O Brasil pode chegar nas eleições de 2026 sem os dois lideres populistas que ainda hoje polarizam o país mas que estão perdendo terreno no imaginário da população. Os eleitores de Bolsonaro e Lula estão arrependidos como mostrou a pesquisa da Tendências publicada recentemente no Estadão.
Precisamos nos livrar desta ilusão cognitiva que fez o Brasil andar pra trás.
Musk, meu bilionário favorito
"Loser. Loser. Loser". Essa é a pior ofensa para um empresário como Elon Musk, que Trump transformou no gênio da “eficiência da América Grande”. O homem mais rico do planeta está prestando enorme serviço ao mundo livre. Musk conseguiu, com a derrota fragorosa de seu candidato conservador para a Suprema Corte do estado de Wisconsin, provar que nem todo o dinheiro consegue comprar uma eleição.

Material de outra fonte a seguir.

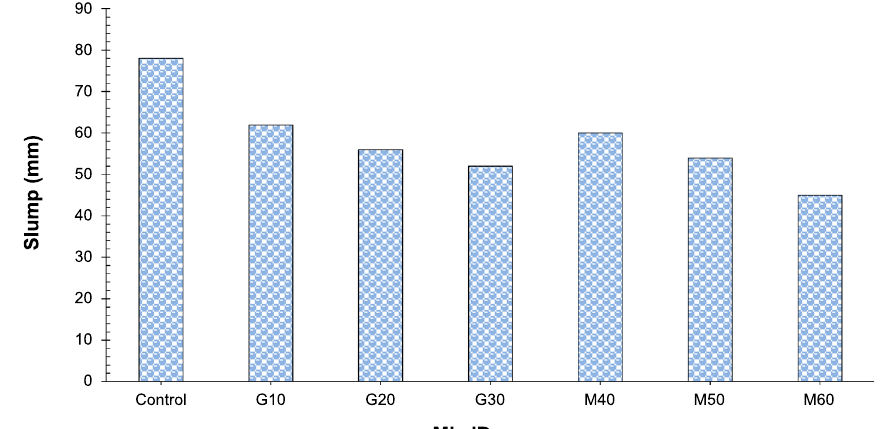
Figure 3. Slump test results.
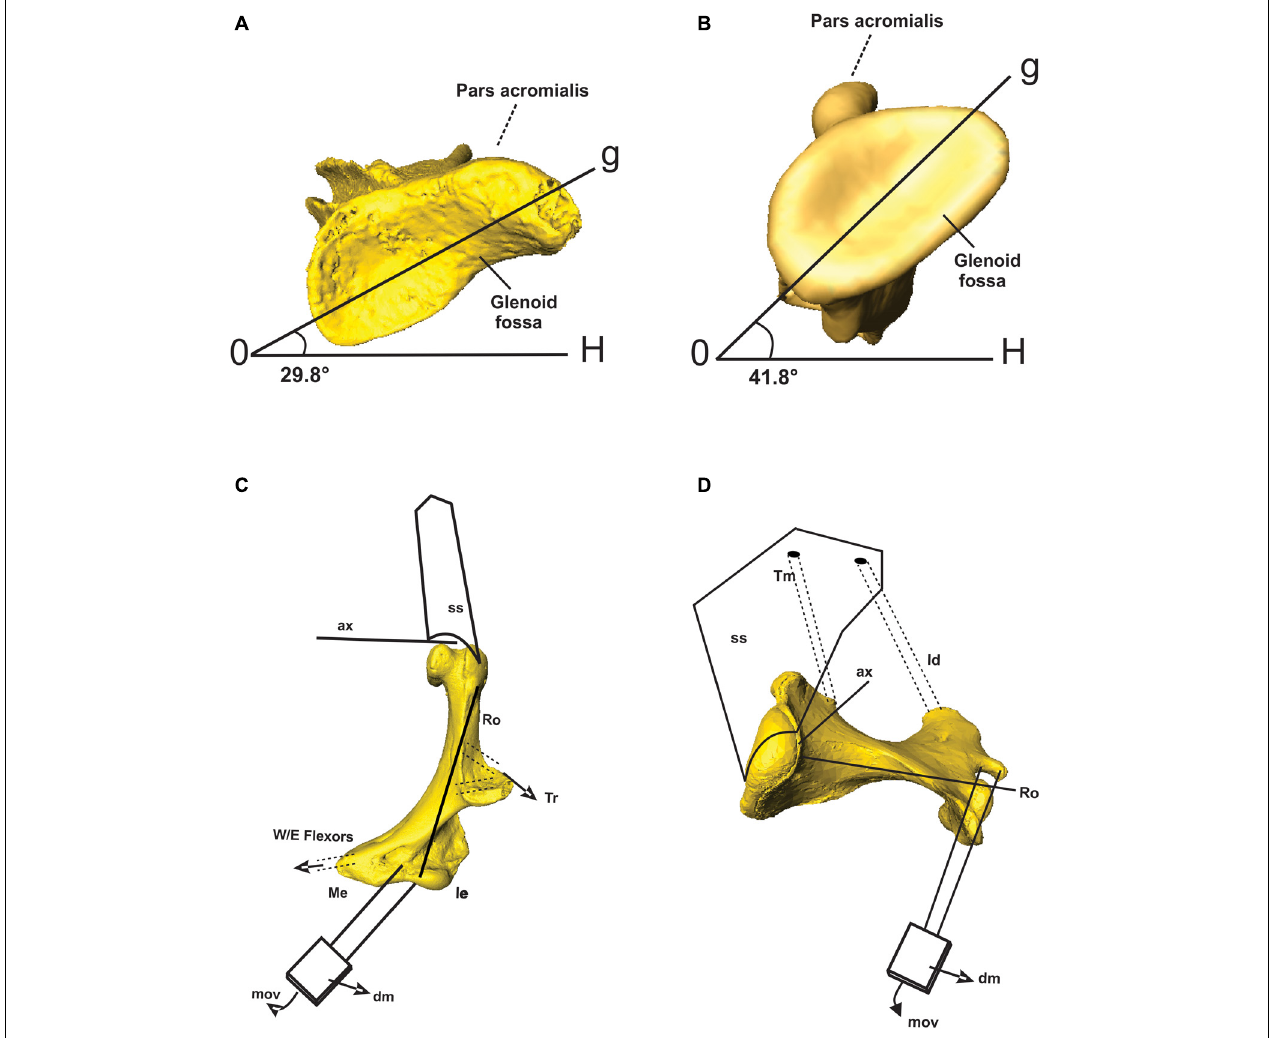
FIGURE 1 | Correlation between costal surface of the scapula and longitudinal axes of the glenoid fossa and functional context employed in the current study. (A) Naraboryctes philcreaseri (B) Talpa romana (C) Naraboryctes philcreaseri functional model (D) Tachyglossus aculeatus functional model. Abbreviation: H, costal surface; g, longitudinal axes of the glenoid fossa; ax, retraction axis; ss, scapula; ro: rotational axis; Tr, m. triceps; Me, medial epicondyle; Le, lateral epicondyle; W/E Flexors, wrist and elbow flexors muscles; dm, dorsal manus; mov, movement direction; ld, m. latissimus dorsi; Tm, m. teres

Seria uma semana de holofotes apenas para Trump e seu tarifaço delirante. Mas Musk quis dar a seu patrão na Casa Branca uma vitória. A de um juiz patriota contra uma juíza “progressista de esquerda radical”, num estado decisivo. Musk gastou US$ 23 milhões (mais de R$ 130 milhões) nessa campanha de uma corte estadual. Deu, publicamente, cheque de US$ 1 milhão por um voto em seu juiz. Em jogo, entre outras coisas, estará o julgamento do direito ao aborto.
Perdeu, mané. E foi pelo voto de eleitores republicanos arrependidos. Desconfortáveis com os ataques trumpistas a todos os aspectos da vida real da classe média. E da lucidez. Não falo só de educação e universidades. Saúde. Emprego. Liberdade de expressão. Deportação ilegal. Agora, o fantasma da recessão e da inflação. Um isolacionismo típico de ditaduras, de esquerda e direita. O contrário da ideologia liberal que orgulha os americanos.
O bilionário de cabeceira de Trump vai rachar esse governo. Musk, como se sabe, vem de uma família tão racista que seus avós maternos se mudaram do Canadá para a África do Sul do apartheid. E lá o bebê Elon nasceu e cresceu, num ambiente de segregação máxima. Suas saudações nazistas e seu descontrole emocional incomodam. Seus discursos inflamados com boné ao lado do presidente também. Afinal, de louco basta um na Casa Branca.
O significado simbólico de Wisconsin é poderoso e me intrigou mais que o tarifaço. As taxas eram previstas. Essa derrota, não. Musk é desprovido de inteligência política. Usou seu X para chamar o voto em Wisconsin de “uma daquelas situações estranhas em que uma eleição aparentemente pequena pode determinar o destino da civilização ocidental”.
Quis comprar uma corte de juízes. Meteu o dedo na tomada. Seu chefe também.
Estimulado por Musk, Trump acusou a candidata da oposição de “libertar pedófilos e estupradores”. Pediu ao eleitor que evitasse um DESASTRE, com maiúsculas. Losers. Patéticos. A juíza democrata Susan Crawford ganhou. E as análises apontam como causa um sentimento forte do eleitorado: o ressentimento contra “um governo de bilionários”. Sem empatia pelos comuns.
Está viva a democracia americana. Prestem atenção. É só a primeira derrota depois das urnas do ano passado. Wisconsin se tornou a plataforma do descontentamento.
O mundo já enxerga a cruz na testa lisa de Musk, o dono da SpaceX e da Tesla que empunhou a motosserra de gastos públicos nos EUA. Um homem com fortuna declarada de quase R$ 2 trilhões. Dinheiro pode até trazer felicidade, mas não traz inteligência.
Eu torcia para Musk permanecer no governo, pois é tão sem noção que constrange até o próprio Trump. Em fevereiro, o bilionário escreveu em seu X: “Eu amo @realDonaldTrump tanto quanto um homem heterossexual pode amar outro homem”. Acho que esse amor começa a perder reciprocidade.
Musk está para ser defenestrado – e sabe disso, como admitiu em comício no Wisconsin: “Não vou a lugar nenhum. Talvez eu vá para Marte, mas ele fará parte dos Estados Unidos”.
Musk é o alter ego de Trump. Veremos como o mundo vai se livrar dessa dupla megalomaníaca.